Yechezkail : “The person who sins, he alone shall die. A child shall not share the burden of a parent’s guilt, nor shall a parent share the burden of a child’s guilt; the righteousness of the righteous shall be accounted to him alone, and the wickedness of the wicked shall be accounted to him alone.”

Eicha Rabba : The Midrash reads the first half of this stanza as a conversation: “Our fathers sinned!” They meant that the sins were their fathers’ and not theirs. To which God answers, “They are no more!” They are not alive; you are the ones sinning now. The Midrash then offers an alternative conversation combining both halves of the stanza, “The fathers said to the children, “You exist in our merit and now you want us to bear the burden of your sins!”

This stanza raises the issue of the responsibility that children carry for their fathers’ sins. The general approach is that children bear such responsibility only when they follow in the ways of their fathers’ . When children continue their fathers’ ways they are giving more reality to those actions. They are allowing those actions to live on. This is true for both good and evil. Fathers can achieve merit through their children’s’ actions. They are also responsible if their children continue in evil ways.

What are supposed to think after times of destruction? Are we obligated to look at the ways of the generation that suffered and try to understand why they suffered? This is extremely difficult when we see our ancestors as holy people who were much greater than we can ever aspire to be. How can we look at the generations of holy people who suffered the Crusades and determine what they were doing wrong so that we can change? How can we even claim that they suffered because of their sins? This becomes even more difficult when we examine more recent events in history, events that boggle the imagination. Events such as the Holocaust. Who would dare say that they suffered because of their sins? Who would dare say that we know what they did wrong and that we can be better?

Yet, we are told to take this exact approach when trying to understand the destruction of the Temples in Jerusalem, destructions that were even more devastating than the Holocaust in terms of their impact on the Jewish People for generations. The descriptions of the suffering during the sieges of Jerusalem and the ensuing exile and literal sale into servitude for generations equal the destruction of the Holocaust in everything except the modern technology of the Nazis. The slaughter was the same. The torture and humiliation was no different. If we can look at the reasons for the destruction of Jerusalem, examine the ways of those holy generations, than surely we can look at the generation of the Holocaust as well.
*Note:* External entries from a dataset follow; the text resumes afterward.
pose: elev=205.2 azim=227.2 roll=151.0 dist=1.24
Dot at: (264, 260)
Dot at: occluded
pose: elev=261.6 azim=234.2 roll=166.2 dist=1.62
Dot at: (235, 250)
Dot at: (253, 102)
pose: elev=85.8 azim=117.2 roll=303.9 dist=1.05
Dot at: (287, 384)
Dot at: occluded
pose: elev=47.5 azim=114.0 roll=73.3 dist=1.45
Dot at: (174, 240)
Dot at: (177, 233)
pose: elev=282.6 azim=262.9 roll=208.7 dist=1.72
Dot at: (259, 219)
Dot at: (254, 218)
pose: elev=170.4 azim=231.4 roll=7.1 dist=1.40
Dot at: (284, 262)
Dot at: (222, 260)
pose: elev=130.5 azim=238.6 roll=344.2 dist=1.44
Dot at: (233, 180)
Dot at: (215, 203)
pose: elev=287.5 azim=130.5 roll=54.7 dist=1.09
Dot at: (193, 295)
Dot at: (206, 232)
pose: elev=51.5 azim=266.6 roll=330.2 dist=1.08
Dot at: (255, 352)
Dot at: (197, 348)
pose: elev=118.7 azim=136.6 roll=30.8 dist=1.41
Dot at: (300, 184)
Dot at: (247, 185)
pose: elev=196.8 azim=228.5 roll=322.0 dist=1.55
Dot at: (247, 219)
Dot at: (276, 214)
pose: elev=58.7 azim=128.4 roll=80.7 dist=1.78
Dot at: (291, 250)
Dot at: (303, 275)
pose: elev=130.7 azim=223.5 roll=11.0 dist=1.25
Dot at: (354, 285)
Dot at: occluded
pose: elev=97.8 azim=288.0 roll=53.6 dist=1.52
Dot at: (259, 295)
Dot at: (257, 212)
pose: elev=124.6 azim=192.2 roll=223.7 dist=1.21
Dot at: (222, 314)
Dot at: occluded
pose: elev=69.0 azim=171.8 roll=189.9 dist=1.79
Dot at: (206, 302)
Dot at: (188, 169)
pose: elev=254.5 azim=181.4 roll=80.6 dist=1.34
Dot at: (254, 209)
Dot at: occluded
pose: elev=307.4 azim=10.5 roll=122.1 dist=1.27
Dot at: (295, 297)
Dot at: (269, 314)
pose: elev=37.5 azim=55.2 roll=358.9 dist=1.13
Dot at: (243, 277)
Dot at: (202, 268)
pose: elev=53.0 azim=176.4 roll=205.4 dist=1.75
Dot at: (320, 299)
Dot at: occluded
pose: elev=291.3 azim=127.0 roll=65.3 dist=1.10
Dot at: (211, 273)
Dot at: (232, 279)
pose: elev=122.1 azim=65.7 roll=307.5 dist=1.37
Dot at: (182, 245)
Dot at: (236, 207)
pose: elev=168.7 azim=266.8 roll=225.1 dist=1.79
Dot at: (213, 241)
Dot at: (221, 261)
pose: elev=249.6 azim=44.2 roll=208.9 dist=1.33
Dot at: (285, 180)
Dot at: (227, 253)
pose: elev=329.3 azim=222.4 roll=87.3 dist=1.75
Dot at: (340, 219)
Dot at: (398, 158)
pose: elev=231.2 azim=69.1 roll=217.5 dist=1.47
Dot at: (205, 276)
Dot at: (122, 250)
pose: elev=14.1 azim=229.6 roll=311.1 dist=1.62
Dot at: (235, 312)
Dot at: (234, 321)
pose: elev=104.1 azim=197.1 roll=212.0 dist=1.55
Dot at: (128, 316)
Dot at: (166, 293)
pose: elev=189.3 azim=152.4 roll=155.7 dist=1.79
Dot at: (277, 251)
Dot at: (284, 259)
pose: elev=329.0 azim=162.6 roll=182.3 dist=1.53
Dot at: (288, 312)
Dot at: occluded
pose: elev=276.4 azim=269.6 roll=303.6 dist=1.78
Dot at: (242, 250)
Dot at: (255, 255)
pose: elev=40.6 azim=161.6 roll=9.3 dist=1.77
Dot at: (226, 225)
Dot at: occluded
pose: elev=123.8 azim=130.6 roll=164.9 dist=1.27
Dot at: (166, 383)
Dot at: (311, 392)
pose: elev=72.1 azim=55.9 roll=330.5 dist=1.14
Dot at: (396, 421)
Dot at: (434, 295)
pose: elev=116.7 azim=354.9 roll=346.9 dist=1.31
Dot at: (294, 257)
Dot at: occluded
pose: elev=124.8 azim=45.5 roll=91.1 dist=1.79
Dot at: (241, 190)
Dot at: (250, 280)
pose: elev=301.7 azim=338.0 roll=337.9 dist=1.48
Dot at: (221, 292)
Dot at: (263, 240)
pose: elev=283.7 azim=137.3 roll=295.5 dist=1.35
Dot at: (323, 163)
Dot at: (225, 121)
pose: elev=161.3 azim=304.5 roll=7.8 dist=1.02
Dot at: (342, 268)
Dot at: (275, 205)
This in and of itself is an important lesson of this verse in Eicha.

There are those who say that the destruction was a punishment for Reform Judaism and Zionism. Yet, the majority of those who died were observant Jews. If we are to take the approach of this verse and of the numerous times that the Talmud asks the reason for the destruction and exile we must ask what was wrong with even the holiest of Jews who suffered such terrible devastation. If we take such an approach we are automatically being critical of those who say that our approach must be to rebuild what European Jewry in greater numbers.

This approach says that there was something missing in the Service of God of even that holy and honored generation. Rebuilding what was without asking what was missing is to ignore the fact that destruction took place.

When we determine what was wrong with that generation we will gain insight into what is missing in our generation as well.